PROBLEM DETAILS :: Pick out every line in the listing that contains the string "отделка", matching case exactly, and copy each of those lines in full.

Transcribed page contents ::
----------------------------------------
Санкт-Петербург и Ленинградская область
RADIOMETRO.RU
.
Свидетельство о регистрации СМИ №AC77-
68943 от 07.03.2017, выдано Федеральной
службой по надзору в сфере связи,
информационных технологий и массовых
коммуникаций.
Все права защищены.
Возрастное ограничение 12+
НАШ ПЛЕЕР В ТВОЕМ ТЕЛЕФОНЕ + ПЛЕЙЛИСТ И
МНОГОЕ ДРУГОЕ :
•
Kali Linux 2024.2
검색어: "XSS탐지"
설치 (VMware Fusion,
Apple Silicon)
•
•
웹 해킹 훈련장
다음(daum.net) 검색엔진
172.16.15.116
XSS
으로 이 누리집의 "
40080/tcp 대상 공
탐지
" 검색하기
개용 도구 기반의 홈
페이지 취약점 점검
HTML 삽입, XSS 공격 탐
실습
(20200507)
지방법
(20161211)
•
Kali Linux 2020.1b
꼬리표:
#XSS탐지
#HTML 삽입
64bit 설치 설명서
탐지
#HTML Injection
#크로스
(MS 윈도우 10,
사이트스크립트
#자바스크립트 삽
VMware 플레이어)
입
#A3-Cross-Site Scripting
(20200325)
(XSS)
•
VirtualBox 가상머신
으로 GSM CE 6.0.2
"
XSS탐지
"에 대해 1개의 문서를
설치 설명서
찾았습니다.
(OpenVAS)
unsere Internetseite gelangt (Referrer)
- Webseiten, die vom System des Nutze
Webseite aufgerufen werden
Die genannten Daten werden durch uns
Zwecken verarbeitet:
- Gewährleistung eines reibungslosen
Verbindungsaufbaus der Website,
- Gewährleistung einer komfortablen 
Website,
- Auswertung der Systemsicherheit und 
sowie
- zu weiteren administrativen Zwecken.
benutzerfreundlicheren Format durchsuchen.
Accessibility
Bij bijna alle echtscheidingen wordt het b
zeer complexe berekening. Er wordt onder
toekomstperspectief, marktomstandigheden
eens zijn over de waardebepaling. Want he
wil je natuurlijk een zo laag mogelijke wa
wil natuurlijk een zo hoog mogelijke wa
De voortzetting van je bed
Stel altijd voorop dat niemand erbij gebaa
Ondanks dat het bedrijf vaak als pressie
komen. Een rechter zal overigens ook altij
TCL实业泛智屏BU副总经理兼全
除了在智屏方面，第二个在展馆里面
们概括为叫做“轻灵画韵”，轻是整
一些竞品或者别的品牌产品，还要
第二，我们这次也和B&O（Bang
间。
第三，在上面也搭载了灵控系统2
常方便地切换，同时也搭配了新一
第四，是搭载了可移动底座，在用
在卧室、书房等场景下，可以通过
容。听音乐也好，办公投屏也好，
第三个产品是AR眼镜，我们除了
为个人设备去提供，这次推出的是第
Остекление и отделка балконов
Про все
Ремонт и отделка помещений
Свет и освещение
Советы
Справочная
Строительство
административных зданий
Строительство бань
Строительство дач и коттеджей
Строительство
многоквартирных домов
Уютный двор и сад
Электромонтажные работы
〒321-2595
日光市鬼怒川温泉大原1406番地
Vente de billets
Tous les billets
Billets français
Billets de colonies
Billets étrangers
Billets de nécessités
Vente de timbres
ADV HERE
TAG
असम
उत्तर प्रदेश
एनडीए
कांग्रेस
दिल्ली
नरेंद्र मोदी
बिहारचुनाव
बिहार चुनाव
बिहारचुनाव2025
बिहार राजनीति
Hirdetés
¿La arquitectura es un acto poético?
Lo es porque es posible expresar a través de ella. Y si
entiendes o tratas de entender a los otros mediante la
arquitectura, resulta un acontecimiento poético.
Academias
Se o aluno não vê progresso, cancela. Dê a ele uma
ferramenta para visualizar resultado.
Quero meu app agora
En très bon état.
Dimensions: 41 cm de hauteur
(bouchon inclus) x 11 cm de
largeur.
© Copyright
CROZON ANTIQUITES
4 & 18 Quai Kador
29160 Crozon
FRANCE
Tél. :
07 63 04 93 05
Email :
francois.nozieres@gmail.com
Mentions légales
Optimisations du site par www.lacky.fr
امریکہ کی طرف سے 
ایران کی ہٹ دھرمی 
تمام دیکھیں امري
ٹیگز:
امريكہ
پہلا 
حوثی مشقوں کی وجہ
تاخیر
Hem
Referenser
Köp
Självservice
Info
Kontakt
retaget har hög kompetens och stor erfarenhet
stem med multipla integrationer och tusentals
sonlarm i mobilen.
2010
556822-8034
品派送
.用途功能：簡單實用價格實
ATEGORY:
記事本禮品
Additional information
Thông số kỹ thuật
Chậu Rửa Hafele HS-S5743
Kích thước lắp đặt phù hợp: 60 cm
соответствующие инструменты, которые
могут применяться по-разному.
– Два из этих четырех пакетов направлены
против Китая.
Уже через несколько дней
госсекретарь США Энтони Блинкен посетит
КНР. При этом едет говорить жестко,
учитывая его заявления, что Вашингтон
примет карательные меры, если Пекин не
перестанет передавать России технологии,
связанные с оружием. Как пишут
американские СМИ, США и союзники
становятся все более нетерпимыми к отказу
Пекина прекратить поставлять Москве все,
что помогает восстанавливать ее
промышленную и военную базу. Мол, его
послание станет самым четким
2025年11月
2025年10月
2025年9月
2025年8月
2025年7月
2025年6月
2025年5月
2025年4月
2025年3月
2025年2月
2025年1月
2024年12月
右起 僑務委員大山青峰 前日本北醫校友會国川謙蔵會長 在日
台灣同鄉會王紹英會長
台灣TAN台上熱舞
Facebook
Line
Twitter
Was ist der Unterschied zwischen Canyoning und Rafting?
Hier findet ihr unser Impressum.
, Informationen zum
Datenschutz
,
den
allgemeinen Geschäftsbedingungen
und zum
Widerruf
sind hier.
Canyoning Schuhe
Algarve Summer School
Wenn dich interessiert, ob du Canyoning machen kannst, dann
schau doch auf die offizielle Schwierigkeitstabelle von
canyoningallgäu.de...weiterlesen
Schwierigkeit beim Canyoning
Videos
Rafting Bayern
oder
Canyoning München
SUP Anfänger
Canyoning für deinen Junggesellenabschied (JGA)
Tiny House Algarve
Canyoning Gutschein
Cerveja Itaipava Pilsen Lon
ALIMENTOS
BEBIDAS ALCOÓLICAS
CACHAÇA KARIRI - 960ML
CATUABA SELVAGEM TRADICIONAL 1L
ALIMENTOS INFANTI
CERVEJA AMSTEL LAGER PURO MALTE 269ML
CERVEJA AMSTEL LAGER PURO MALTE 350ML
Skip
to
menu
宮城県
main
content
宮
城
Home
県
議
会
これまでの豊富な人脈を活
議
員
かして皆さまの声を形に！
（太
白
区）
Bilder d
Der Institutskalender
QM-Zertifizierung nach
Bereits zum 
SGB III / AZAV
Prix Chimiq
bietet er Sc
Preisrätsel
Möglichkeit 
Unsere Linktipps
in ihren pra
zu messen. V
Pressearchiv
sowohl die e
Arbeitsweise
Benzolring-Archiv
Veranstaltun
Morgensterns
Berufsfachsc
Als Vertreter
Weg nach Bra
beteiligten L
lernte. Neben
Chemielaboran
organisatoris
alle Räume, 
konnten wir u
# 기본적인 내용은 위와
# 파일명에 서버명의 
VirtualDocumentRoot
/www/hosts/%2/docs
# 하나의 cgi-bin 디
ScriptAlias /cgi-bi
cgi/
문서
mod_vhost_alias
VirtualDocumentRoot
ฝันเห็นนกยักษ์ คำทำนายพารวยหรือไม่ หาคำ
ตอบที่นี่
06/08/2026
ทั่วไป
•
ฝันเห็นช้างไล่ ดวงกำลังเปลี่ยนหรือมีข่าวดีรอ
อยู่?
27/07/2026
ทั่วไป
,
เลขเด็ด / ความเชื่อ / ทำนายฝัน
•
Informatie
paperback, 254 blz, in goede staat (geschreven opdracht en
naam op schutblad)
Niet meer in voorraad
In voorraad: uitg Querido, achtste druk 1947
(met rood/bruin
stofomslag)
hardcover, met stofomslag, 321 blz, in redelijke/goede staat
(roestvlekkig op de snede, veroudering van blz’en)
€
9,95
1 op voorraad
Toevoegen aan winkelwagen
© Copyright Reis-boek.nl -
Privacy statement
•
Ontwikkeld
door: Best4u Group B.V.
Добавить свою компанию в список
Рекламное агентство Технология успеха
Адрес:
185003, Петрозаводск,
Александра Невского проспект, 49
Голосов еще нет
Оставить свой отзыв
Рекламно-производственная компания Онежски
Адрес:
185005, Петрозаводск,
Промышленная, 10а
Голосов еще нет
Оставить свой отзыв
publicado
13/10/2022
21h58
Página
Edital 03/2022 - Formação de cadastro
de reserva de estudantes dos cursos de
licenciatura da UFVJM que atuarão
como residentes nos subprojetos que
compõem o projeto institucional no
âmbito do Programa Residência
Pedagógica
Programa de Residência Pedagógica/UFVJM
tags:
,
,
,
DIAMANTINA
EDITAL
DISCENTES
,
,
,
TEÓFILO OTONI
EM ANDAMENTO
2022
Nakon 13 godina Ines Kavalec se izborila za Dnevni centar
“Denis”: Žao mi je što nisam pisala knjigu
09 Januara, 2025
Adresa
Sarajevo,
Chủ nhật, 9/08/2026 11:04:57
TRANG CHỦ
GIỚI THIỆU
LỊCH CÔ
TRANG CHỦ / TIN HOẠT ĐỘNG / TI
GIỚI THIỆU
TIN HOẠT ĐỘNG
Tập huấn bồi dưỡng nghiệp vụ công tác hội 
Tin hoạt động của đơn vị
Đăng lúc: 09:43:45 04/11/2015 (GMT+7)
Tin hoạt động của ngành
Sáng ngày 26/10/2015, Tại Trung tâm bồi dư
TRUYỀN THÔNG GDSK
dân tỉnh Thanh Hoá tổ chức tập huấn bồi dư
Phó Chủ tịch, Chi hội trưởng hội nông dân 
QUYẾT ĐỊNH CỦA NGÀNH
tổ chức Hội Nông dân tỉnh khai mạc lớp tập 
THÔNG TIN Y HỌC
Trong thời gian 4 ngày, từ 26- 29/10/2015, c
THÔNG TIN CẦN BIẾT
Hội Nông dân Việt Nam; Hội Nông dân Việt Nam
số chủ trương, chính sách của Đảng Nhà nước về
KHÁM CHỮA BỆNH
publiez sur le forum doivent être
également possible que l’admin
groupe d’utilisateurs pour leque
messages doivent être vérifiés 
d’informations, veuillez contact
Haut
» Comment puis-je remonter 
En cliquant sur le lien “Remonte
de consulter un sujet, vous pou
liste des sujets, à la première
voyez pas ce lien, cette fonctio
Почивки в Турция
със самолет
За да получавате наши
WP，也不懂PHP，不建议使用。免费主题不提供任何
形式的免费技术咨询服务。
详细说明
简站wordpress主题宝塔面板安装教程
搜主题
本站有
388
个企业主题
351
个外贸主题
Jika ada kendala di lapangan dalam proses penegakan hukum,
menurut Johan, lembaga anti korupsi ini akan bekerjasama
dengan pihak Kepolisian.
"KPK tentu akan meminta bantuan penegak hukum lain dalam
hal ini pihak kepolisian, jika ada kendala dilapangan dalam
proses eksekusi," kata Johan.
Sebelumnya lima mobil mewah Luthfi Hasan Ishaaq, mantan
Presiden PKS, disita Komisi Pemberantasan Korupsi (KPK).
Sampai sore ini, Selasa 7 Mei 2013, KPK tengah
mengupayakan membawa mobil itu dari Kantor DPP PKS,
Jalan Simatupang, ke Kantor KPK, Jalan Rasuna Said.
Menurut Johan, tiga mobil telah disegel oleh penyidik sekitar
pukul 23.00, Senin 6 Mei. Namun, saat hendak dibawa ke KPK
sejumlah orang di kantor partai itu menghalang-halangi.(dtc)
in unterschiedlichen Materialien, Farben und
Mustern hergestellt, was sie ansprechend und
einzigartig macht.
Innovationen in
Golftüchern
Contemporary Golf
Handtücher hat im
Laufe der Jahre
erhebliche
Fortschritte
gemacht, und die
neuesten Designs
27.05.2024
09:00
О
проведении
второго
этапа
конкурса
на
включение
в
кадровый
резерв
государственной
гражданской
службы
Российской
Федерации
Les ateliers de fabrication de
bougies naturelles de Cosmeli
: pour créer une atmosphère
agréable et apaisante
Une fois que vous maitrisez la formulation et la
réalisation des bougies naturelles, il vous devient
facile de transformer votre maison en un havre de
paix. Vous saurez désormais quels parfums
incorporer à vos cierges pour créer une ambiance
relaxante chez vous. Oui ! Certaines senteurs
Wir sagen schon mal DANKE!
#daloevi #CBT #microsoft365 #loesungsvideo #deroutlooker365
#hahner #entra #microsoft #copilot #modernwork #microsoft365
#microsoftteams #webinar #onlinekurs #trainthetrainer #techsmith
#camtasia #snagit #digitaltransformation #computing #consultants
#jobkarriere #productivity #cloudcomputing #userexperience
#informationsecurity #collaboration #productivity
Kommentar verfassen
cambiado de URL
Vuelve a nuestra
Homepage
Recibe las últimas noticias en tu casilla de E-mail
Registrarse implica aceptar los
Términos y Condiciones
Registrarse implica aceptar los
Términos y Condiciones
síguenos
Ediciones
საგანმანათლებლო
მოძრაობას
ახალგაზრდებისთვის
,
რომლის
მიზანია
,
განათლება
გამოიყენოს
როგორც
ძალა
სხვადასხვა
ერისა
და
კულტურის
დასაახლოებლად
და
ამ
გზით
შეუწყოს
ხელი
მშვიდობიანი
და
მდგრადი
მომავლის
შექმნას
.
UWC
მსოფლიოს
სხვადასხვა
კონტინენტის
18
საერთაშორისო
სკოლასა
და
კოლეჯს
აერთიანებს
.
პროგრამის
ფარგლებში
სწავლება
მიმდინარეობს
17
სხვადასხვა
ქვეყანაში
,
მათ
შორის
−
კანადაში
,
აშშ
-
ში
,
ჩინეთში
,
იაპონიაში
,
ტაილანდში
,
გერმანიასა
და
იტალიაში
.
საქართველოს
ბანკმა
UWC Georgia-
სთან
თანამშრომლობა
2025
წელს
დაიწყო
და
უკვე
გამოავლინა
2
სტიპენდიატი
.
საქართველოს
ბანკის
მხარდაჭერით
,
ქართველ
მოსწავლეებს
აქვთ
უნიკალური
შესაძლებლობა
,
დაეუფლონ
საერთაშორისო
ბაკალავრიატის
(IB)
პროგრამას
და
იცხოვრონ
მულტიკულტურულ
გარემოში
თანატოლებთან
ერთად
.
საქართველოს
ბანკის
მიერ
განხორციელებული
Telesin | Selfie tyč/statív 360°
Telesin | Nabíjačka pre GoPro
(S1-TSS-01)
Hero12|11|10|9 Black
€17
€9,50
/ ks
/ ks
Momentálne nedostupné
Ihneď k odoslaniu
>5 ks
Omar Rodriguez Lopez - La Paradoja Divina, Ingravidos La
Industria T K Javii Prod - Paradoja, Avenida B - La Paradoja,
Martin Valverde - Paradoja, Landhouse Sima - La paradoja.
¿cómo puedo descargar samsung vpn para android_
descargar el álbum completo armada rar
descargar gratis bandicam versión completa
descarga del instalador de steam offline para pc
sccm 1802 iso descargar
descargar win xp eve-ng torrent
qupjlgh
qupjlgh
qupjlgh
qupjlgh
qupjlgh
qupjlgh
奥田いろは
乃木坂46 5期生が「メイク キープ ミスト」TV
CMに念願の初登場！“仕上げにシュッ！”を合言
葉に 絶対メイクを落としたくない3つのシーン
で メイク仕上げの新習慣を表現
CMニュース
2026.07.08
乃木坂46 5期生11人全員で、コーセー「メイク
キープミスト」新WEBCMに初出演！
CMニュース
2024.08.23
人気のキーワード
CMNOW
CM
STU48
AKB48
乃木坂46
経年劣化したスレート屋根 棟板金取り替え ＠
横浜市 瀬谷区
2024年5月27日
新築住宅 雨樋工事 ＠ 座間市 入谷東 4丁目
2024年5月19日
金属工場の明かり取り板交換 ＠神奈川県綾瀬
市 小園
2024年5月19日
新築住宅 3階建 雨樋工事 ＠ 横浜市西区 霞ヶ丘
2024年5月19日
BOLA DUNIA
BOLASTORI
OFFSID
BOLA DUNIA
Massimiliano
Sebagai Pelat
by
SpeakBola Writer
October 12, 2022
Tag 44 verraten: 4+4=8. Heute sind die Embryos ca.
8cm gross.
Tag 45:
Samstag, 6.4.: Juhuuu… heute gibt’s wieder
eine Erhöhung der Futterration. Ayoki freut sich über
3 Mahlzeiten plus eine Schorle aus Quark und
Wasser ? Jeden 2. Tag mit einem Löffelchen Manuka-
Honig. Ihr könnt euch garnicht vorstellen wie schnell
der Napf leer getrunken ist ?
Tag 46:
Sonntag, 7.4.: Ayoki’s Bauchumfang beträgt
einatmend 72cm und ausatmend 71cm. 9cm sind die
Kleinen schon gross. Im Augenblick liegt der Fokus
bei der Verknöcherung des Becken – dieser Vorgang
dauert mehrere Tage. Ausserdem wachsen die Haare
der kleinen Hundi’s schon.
----------------------------------------
TASK SOLUTION ::
Остекление и отделка балконов
Ремонт и отделка помещений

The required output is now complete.